RESCUED TWO BABES FROM DEATH.

Ray Ayers, an eight year old boy, unwittingly rescued his sister’s two babies during the flood. He was floating on a raft in Galveston when he passed a box with the two children in it. He seized them, but the weight was too heavy for his raft, and so he placed them on two bales of hay on top of a floating shed. When he found his sister he learned that her children were lost, and when a searching party discovered them, they were still sleeping, unconscious of their danger.

James Battersole, of Galveston, was one of the men who were carried far out to sea during the storm, whirled back again in the rush of waters, and lived to tell of it. The roof of his house, on which he had sought refuge, served as his raft, and the spot on which he landed was very close to the location his house had formerly occupied.

Margaret Lee’s life was saved at the expense of her brother’s. The woman was in her Twelfth street home, in Galveston, when the hurricane struck. Her brother seized her and guided her to St. Mary’s University, a short distance away. He returned to search for his son, and was killed by a falling house.

While George Boyer, of Galveston, was being carried with frightful velocity down the bay he saw the dead face of his wife in the branches of a tree.
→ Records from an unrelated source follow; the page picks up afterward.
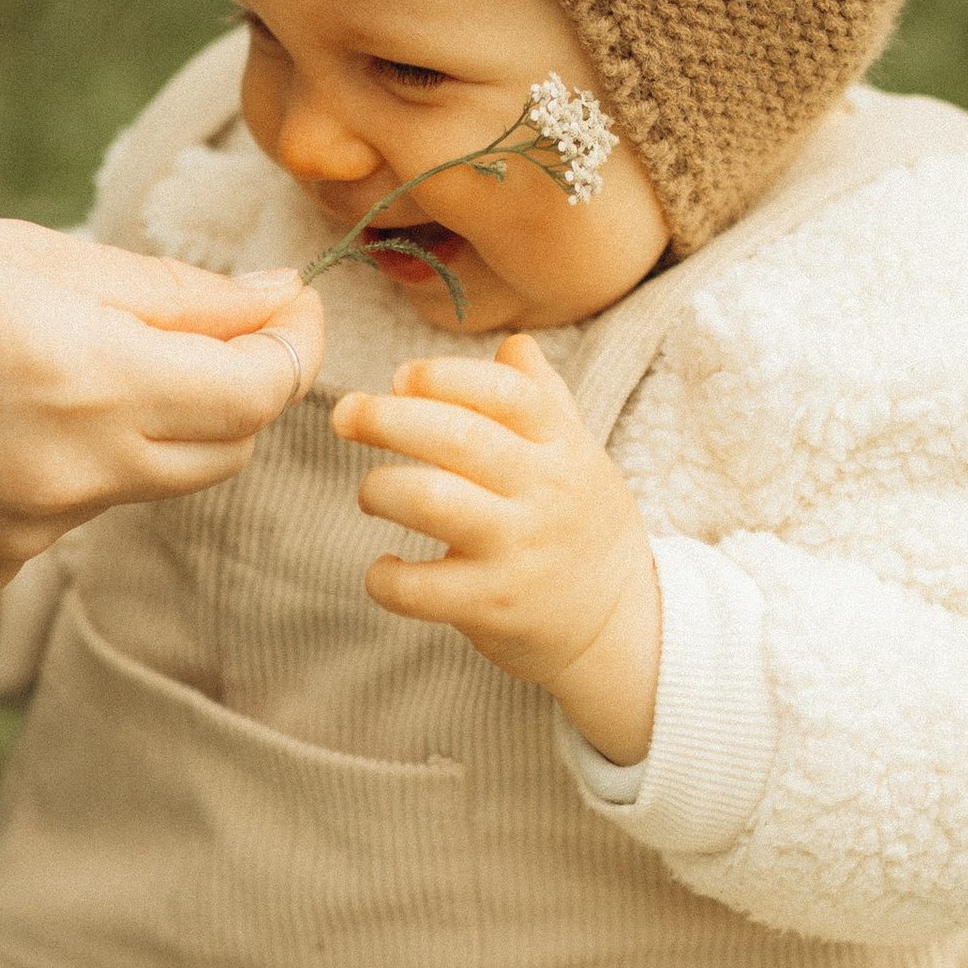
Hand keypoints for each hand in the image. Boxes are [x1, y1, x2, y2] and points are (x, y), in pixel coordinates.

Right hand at [0, 219, 323, 594]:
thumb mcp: (30, 256)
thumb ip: (169, 295)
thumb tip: (272, 303)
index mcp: (91, 380)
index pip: (259, 390)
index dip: (291, 345)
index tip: (288, 305)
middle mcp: (72, 475)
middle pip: (223, 451)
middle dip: (237, 388)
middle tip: (211, 325)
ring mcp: (27, 536)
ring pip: (143, 483)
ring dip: (143, 424)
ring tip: (57, 357)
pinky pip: (68, 517)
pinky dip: (64, 467)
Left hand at [331, 334, 661, 762]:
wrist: (621, 623)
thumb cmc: (583, 529)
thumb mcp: (581, 458)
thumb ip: (545, 400)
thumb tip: (514, 344)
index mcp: (563, 447)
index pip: (505, 393)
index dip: (444, 376)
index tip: (400, 376)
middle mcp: (545, 492)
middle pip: (459, 437)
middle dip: (388, 418)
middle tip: (346, 414)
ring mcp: (520, 551)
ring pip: (432, 501)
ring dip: (381, 489)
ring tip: (372, 494)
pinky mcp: (494, 606)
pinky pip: (420, 588)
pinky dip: (386, 578)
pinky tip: (385, 569)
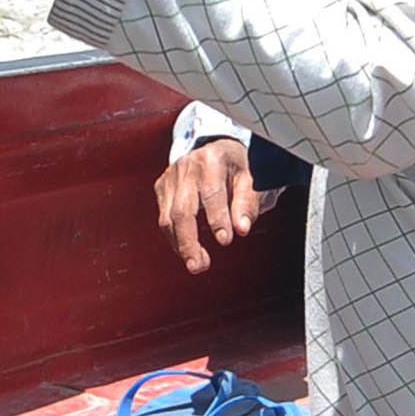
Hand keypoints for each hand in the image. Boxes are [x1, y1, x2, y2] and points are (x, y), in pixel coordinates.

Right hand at [156, 137, 269, 272]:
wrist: (218, 150)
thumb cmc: (238, 168)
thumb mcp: (252, 180)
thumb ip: (247, 204)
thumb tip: (241, 228)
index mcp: (212, 158)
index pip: (211, 193)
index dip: (218, 218)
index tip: (226, 241)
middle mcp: (186, 166)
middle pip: (182, 210)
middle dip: (189, 242)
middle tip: (199, 266)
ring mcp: (171, 177)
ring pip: (168, 217)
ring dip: (181, 245)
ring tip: (197, 264)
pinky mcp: (162, 187)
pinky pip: (164, 217)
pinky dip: (175, 237)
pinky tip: (187, 249)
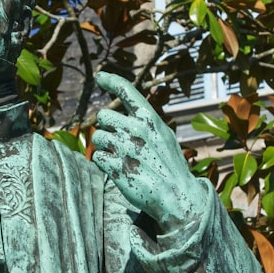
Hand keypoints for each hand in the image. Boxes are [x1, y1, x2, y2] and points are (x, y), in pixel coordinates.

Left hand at [91, 72, 202, 232]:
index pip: (126, 90)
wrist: (177, 197)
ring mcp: (124, 147)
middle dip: (107, 128)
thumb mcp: (164, 136)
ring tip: (123, 158)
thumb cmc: (170, 166)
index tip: (99, 76)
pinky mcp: (114, 166)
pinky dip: (104, 163)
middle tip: (120, 143)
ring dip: (104, 147)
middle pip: (102, 117)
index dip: (110, 80)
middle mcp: (136, 129)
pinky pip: (96, 157)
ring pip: (97, 137)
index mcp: (150, 119)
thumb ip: (145, 123)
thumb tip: (124, 115)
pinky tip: (120, 170)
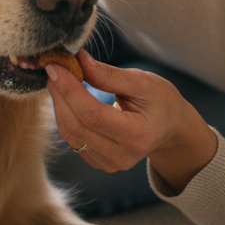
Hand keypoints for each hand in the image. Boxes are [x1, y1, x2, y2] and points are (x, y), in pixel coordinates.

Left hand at [46, 51, 217, 192]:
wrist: (169, 127)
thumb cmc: (159, 100)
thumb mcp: (142, 82)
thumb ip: (109, 75)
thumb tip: (78, 61)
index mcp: (138, 135)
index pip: (92, 115)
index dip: (69, 90)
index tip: (55, 67)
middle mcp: (122, 156)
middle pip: (76, 126)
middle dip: (60, 95)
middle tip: (54, 68)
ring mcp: (109, 163)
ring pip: (69, 133)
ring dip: (59, 104)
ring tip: (60, 79)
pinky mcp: (98, 162)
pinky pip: (72, 138)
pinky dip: (65, 115)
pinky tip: (68, 97)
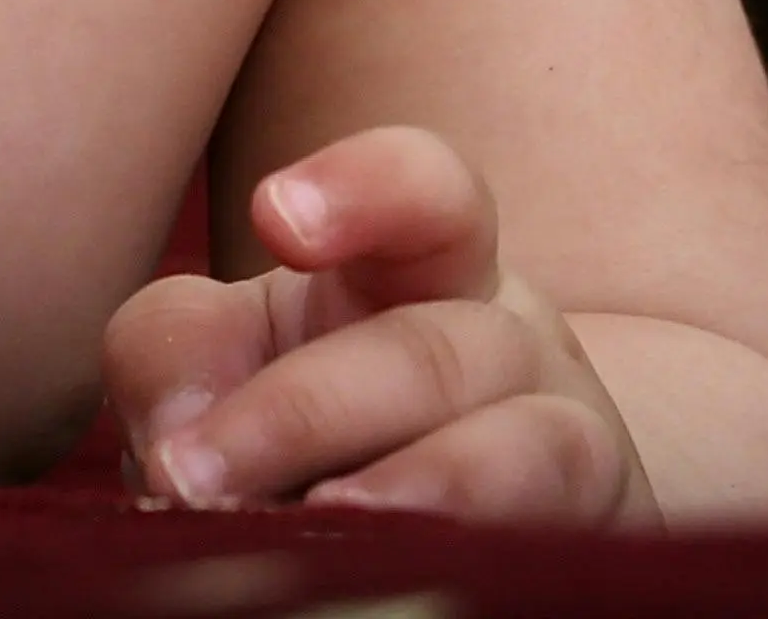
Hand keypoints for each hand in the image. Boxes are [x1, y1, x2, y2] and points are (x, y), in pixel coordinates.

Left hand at [104, 127, 652, 523]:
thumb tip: (178, 443)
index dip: (364, 187)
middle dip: (300, 413)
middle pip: (427, 353)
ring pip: (519, 452)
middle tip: (185, 475)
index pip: (428, 192)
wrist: (471, 531)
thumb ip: (181, 356)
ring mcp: (571, 450)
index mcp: (428, 267)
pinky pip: (548, 547)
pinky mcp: (589, 548)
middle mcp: (513, 343)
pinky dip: (462, 561)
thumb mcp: (238, 362)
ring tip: (317, 525)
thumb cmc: (317, 429)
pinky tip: (390, 583)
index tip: (273, 216)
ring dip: (407, 491)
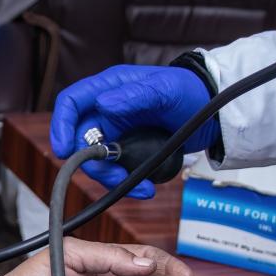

The woman had been wedged firmly between two branches.

Mrs. P. Watkins is a raving maniac as the result of her experience. With her two children and her mother she was drifting on a roof, when her mother and one child were swept away. Mrs. Watkins mistakes attendants in the hospital for her lost relatives, and clutches wildly for them.

Harry Steele, a cotton man, and his wife sought safety in three successive houses, which were demolished. They eventually climbed on a floating door and were saved.

Though separated by the storm and washed in different directions all the members of the Stubbs family, of Galveston, were rescued. Father, mother and two children were on a floating roof that broke in pieces. The father, with one child, went one way. The mother went another, and the remaining children went in still a third direction. Sunday evening all four were reunited.

L. F. Menage, of Austin, who returned from Galveston Friday night, reached the Tremont Hotel, Galveston, the Friday evening before the terrible storm began. He says it has been the most terrible week in his experience, the most awful two days a man could imagine were the Sunday and Monday succeeding the hurricane.